MATERIAL FOR THIS EXERCISE -
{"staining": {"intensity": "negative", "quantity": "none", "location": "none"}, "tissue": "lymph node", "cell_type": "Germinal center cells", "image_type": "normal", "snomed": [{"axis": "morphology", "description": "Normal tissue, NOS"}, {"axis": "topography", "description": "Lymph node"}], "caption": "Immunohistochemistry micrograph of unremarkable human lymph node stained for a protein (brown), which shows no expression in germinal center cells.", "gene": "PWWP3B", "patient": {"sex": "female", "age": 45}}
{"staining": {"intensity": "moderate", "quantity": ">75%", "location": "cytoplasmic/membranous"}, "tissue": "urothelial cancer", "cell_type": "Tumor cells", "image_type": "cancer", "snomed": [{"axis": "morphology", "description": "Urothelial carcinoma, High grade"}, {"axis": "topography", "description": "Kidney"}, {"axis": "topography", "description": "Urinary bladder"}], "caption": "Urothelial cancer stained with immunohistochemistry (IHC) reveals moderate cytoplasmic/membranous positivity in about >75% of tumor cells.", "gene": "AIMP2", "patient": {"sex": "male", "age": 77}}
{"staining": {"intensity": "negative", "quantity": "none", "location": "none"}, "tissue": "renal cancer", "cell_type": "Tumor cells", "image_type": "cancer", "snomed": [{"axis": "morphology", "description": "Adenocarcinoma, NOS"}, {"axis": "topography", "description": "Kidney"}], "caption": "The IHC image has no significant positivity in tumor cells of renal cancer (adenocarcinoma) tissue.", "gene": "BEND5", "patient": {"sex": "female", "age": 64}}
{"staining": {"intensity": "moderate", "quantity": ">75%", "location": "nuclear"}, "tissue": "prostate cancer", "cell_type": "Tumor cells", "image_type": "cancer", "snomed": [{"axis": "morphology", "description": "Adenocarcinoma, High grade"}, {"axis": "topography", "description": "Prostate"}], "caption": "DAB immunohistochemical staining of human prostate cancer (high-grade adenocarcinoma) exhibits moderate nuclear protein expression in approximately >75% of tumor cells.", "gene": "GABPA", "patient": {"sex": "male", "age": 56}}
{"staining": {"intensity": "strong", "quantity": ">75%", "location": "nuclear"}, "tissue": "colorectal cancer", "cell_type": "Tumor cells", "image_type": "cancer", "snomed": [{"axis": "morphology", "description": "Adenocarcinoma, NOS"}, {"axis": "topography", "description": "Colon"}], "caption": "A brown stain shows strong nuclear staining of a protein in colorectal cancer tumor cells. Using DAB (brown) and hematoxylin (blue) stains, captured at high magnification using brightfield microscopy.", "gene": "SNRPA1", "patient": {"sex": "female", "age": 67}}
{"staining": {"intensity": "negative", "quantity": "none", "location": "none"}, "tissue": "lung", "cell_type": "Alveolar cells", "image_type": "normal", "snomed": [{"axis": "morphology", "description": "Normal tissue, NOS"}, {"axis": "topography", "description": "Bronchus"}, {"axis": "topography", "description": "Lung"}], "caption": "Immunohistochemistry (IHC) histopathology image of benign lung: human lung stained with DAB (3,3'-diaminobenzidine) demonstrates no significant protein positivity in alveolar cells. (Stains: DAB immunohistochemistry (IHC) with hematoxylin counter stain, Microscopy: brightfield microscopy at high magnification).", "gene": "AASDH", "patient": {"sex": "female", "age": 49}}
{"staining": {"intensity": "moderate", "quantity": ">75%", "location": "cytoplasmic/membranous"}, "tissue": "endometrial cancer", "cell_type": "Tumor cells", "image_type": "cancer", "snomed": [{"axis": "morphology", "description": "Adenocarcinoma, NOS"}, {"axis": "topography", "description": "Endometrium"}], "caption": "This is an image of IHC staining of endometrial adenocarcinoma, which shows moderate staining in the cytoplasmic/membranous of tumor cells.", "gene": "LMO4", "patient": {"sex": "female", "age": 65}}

EXERCISE AIM - Pick every line containing the word "with" out of the material, and copy those lines.

EXPECTED ANSWER -
{"staining": {"intensity": "moderate", "quantity": ">75%", "location": "cytoplasmic/membranous"}, "tissue": "urothelial cancer", "cell_type": "Tumor cells", "image_type": "cancer", "snomed": [{"axis": "morphology", "description": "Urothelial carcinoma, High grade"}, {"axis": "topography", "description": "Kidney"}, {"axis": "topography", "description": "Urinary bladder"}], "caption": "Urothelial cancer stained with immunohistochemistry (IHC) reveals moderate cytoplasmic/membranous positivity in about >75% of tumor cells.", "gene": "AIMP2", "patient": {"sex": "male", "age": 77}}
{"staining": {"intensity": "negative", "quantity": "none", "location": "none"}, "tissue": "lung", "cell_type": "Alveolar cells", "image_type": "normal", "snomed": [{"axis": "morphology", "description": "Normal tissue, NOS"}, {"axis": "topography", "description": "Bronchus"}, {"axis": "topography", "description": "Lung"}], "caption": "Immunohistochemistry (IHC) histopathology image of benign lung: human lung stained with DAB (3,3'-diaminobenzidine) demonstrates no significant protein positivity in alveolar cells. (Stains: DAB immunohistochemistry (IHC) with hematoxylin counter stain, Microscopy: brightfield microscopy at high magnification).", "gene": "AASDH", "patient": {"sex": "female", "age": 49}}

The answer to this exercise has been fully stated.